Start of EXERCISE INPUTS

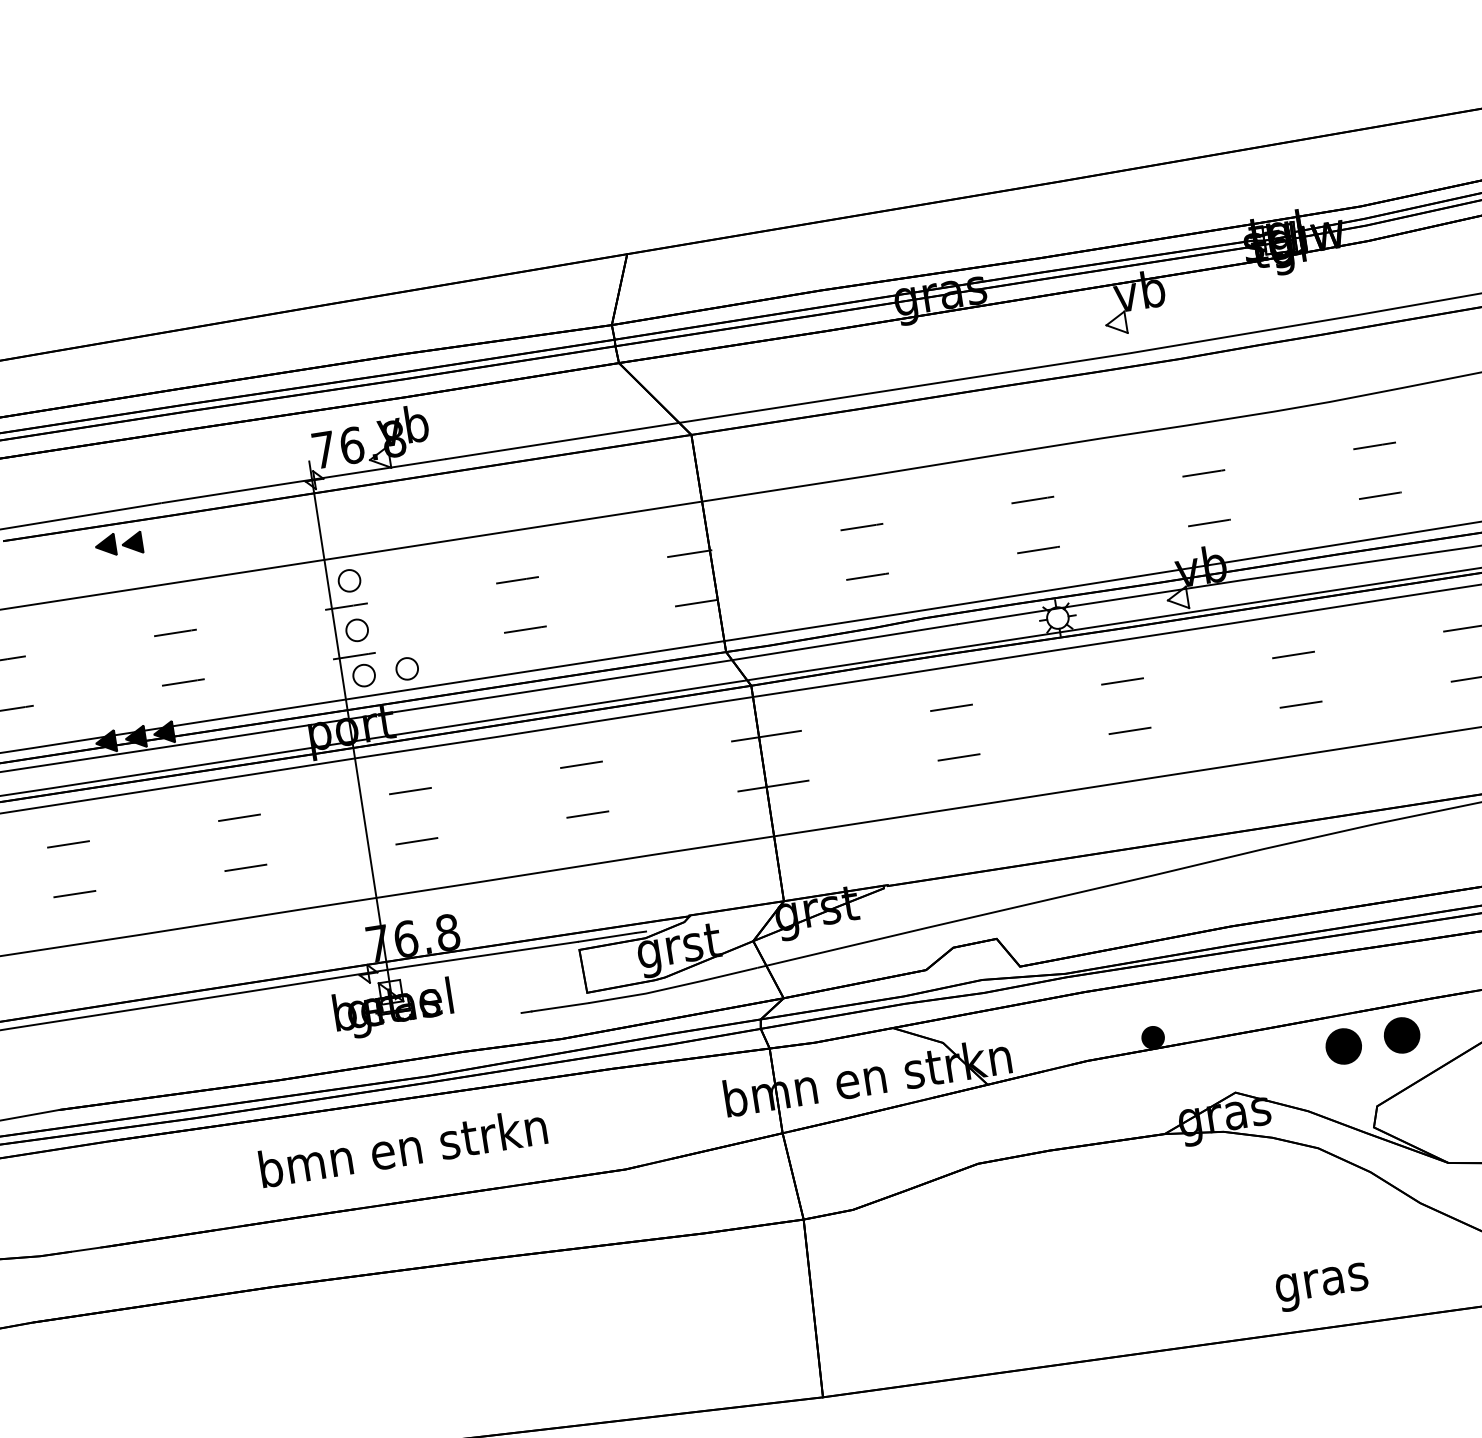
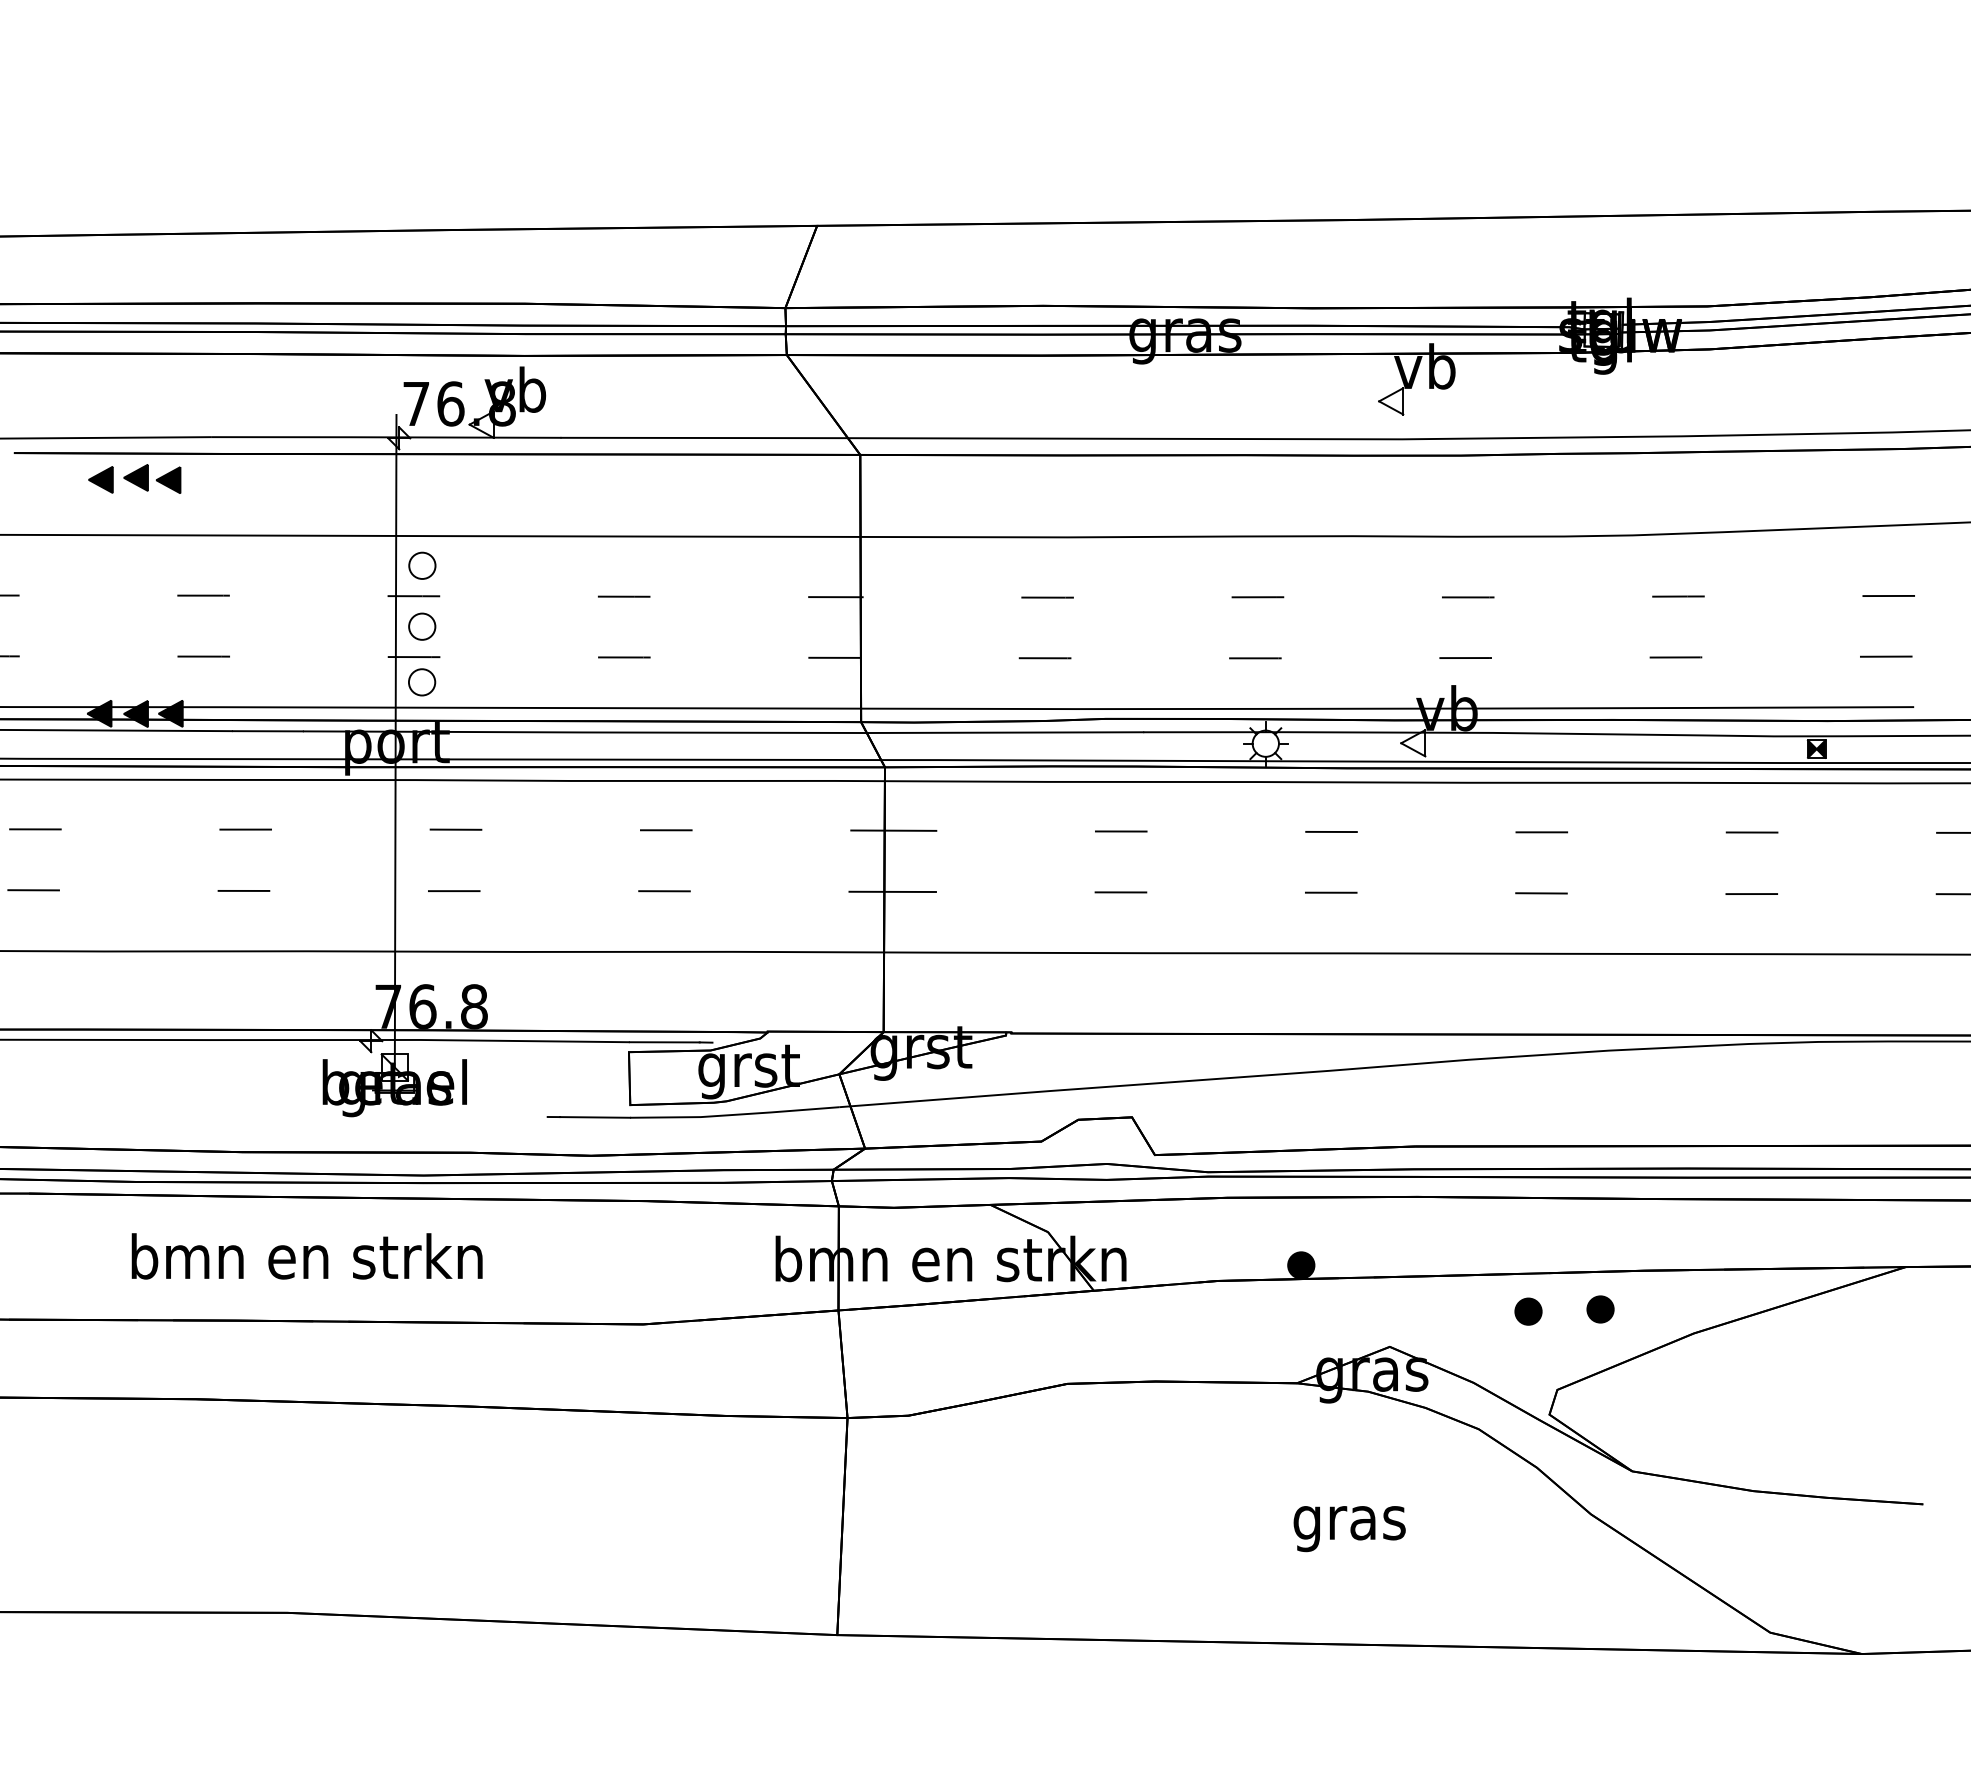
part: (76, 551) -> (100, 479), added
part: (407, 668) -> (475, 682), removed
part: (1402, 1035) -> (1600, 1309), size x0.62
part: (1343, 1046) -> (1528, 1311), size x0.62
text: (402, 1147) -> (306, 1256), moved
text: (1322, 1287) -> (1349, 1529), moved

End of EXERCISE INPUTS
Start of EXERCISE INPUTS

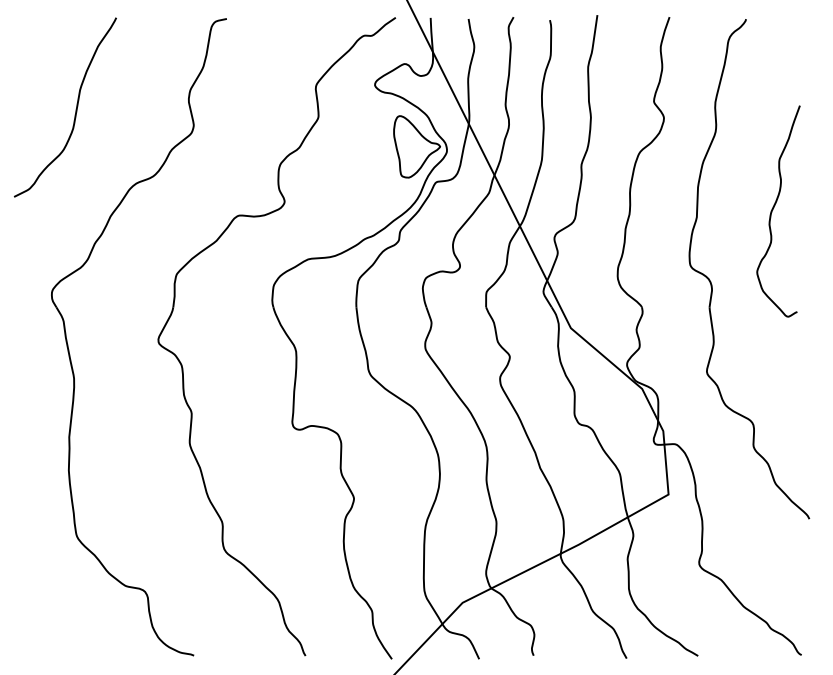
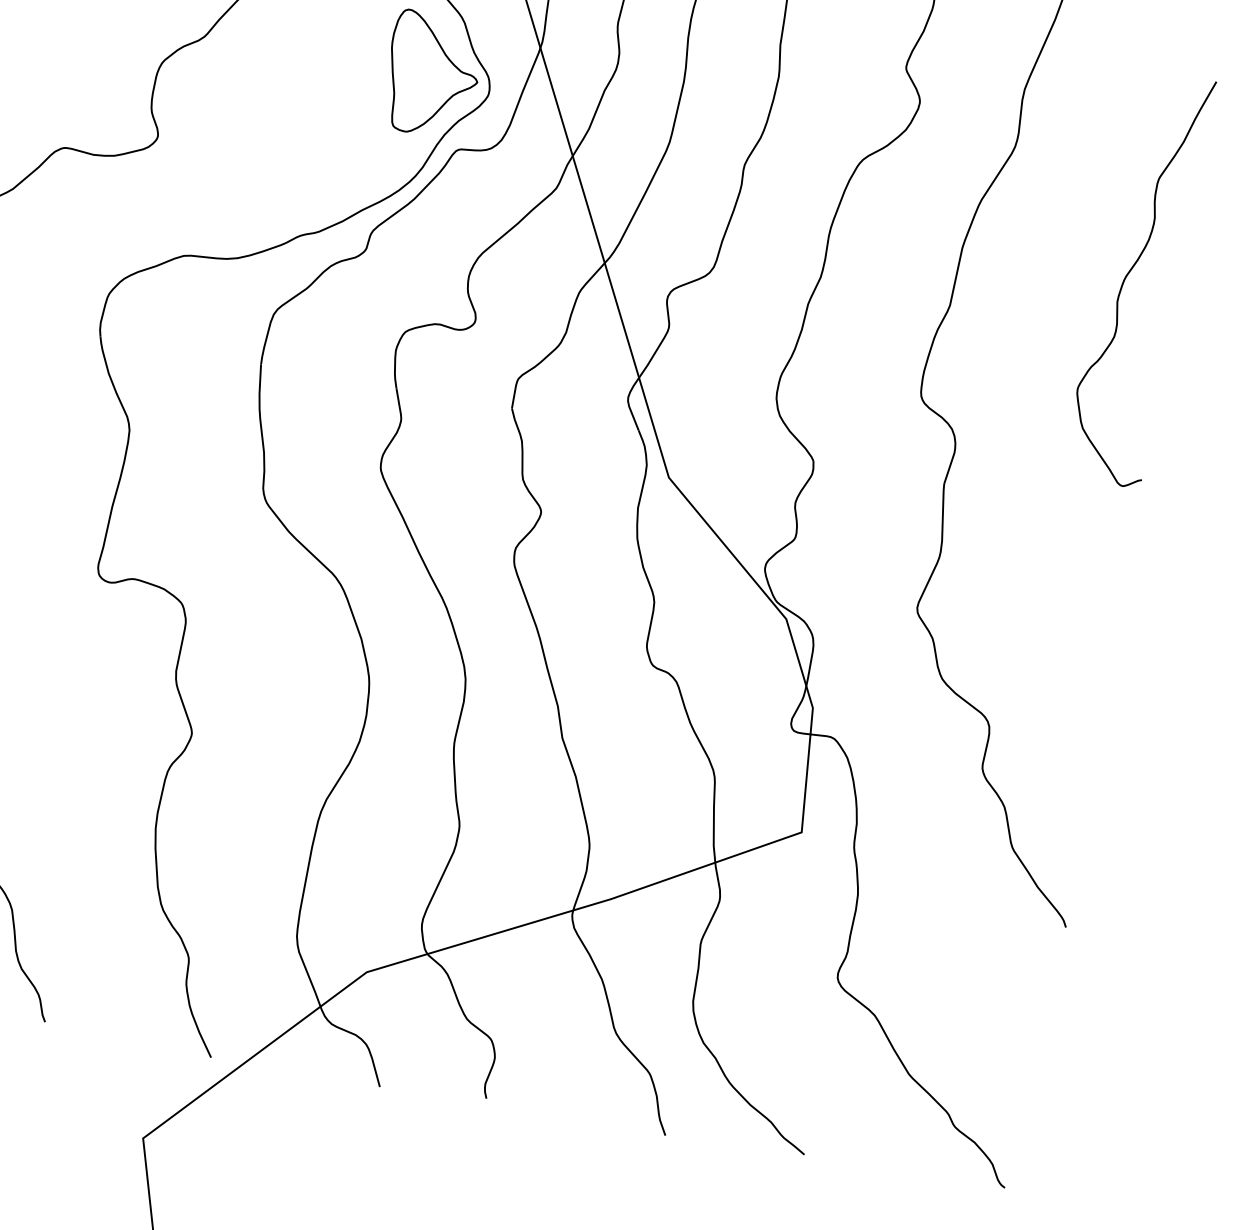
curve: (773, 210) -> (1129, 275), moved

End of EXERCISE INPUTS

_PROBLEM_:
In the entries above, find the line holding "part: (1402, 1035)" and the line holding "text: (1322, 1287) -> (1349, 1529), moved", then retype exactly those two lines and every line between them, and nothing else.

_OUTPUT OF THE TASK_:
part: (1402, 1035) -> (1600, 1309), size x0.62
part: (1343, 1046) -> (1528, 1311), size x0.62
text: (402, 1147) -> (306, 1256), moved
text: (1322, 1287) -> (1349, 1529), moved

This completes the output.